Because jacquard is defined by the fact the design is woven, rather than the material it’s made from, it can be created with any material. You’ll see silk and cotton jacquard on the higher and more traditional end, but modern designers are integrating a wider variety of fibers as well, like linen damask and cotton blends.
The History of Jacquard
The name comes from the French creator, Joseph Marie Jacquard, who started his career in textiles in the late 1700s doing the dangerous of work a “draw boy” on a traditional brocade loom. Draw boys were children who required to work six to eight hours a day, lifting half their body weight in weaving reeds at a time. The weaver would tell the draw boy which threads to lift, directing them to physically move them. It was dangerous work and Jacquard decided to find a better solution to the problem of creating brocade fabrics.
His solution was a machine that uses a series of punch cards rather than a draw boy, eliminating the need for that job all together. The punch cards guide the loom, telling it which threads to raise at which times in order to create a jacquard weave. And Jacquard obviously didn’t know it when he invented his loom in 1804, but those same punch cards would go on to be used in the development of the very first computers. It’s believed that those same punch cards that directed threads were not only used in the very first computers, but also that they may be the origins of binary code.
While the origin of the fabric dates back centuries, modern fashion designers use this antique fabric in new and innovative ways.
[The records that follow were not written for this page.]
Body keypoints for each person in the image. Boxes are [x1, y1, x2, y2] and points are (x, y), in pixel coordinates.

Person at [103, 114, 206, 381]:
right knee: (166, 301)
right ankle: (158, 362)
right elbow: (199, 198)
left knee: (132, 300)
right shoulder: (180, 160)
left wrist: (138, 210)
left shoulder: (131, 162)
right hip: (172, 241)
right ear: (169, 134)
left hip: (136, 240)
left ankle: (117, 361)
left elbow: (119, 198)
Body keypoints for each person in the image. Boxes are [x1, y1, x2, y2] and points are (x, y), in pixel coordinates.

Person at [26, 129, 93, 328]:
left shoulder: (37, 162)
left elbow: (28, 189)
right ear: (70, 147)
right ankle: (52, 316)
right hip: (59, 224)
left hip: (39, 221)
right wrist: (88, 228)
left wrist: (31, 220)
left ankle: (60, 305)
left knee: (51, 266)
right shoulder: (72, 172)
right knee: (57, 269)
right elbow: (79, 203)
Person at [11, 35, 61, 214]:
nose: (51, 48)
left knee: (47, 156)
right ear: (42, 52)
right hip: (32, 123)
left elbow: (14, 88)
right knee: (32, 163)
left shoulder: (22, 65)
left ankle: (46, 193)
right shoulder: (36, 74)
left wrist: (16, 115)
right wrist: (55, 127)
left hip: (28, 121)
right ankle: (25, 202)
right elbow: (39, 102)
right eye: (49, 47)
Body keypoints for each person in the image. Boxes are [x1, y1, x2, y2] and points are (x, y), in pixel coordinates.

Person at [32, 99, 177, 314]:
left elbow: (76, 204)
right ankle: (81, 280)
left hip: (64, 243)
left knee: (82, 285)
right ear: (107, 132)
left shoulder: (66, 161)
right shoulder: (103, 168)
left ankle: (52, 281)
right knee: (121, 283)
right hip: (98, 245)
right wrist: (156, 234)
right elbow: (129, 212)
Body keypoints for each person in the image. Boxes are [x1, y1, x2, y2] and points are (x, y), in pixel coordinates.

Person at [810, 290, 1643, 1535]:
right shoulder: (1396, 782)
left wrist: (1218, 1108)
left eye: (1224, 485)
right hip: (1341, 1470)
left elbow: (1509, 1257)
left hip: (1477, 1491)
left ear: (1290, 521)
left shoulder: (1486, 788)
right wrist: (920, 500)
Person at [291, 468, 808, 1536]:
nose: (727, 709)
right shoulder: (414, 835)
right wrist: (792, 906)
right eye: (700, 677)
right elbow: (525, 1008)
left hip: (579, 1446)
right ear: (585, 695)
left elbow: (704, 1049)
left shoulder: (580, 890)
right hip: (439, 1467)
Jacquard in Fashion Design
One great example of a modern use of the jacquard fabric is Marc Jacobs’s pink and silver ruffled organza dress from his Spring/Summer 2017 collection, which he discusses in this video. Marc created this jacquard specifically with organza because of the innate wiriness of organza, a quality he knew would help him determine the shape of the dress.
The jacquard for this dress is made from pink silk and a gingko leaf design woven in silver lurex, which is a type of metallic yarn. Marc chose to create this style jacquard because he wanted something that was simultaneously very feminine and “a bit crazy,” he says. When the fabric arrived, Marc held it to a model and saw that its structure and weight would hold ruffles, and that the color would work well near the face. So, he decided to make it into a ruffly neckline. He and his team pleated the silk organza and ran fishing line through the ruffle to create large curls. Marc then gave the dress a lantern sleeve—a sleeve characterized by horizontal seams that create volume. This dress exemplifies how the fabric can dictate the design of the dress. The organza is not cut close to the body and drapes to give a transparent effect.
“There was something kind of feminine and weird, but also kind of trashy about it at the same time,” Marc says. “This is a good example of the fabric helping you to design the dress or dictating a little the design of the dress.”
The Modernized Process of Creating Jacquard
These days, jacquard weave is created on electric jacquard looms, which were first introduced in the 1980s. These looms make the formerly back-breaking and time-sucking process of creating beautiful brocade and jacquard fabric automated and fast, without endangering any workers lives. As a result, this formerly prohibitively expensive fabric is now available to the masses, in the form of everything from bedspreads to couch covers to shirts. And those same looms make it possible for designers like Marc Jacobs to bring us beautiful, innovative clothing, year after year.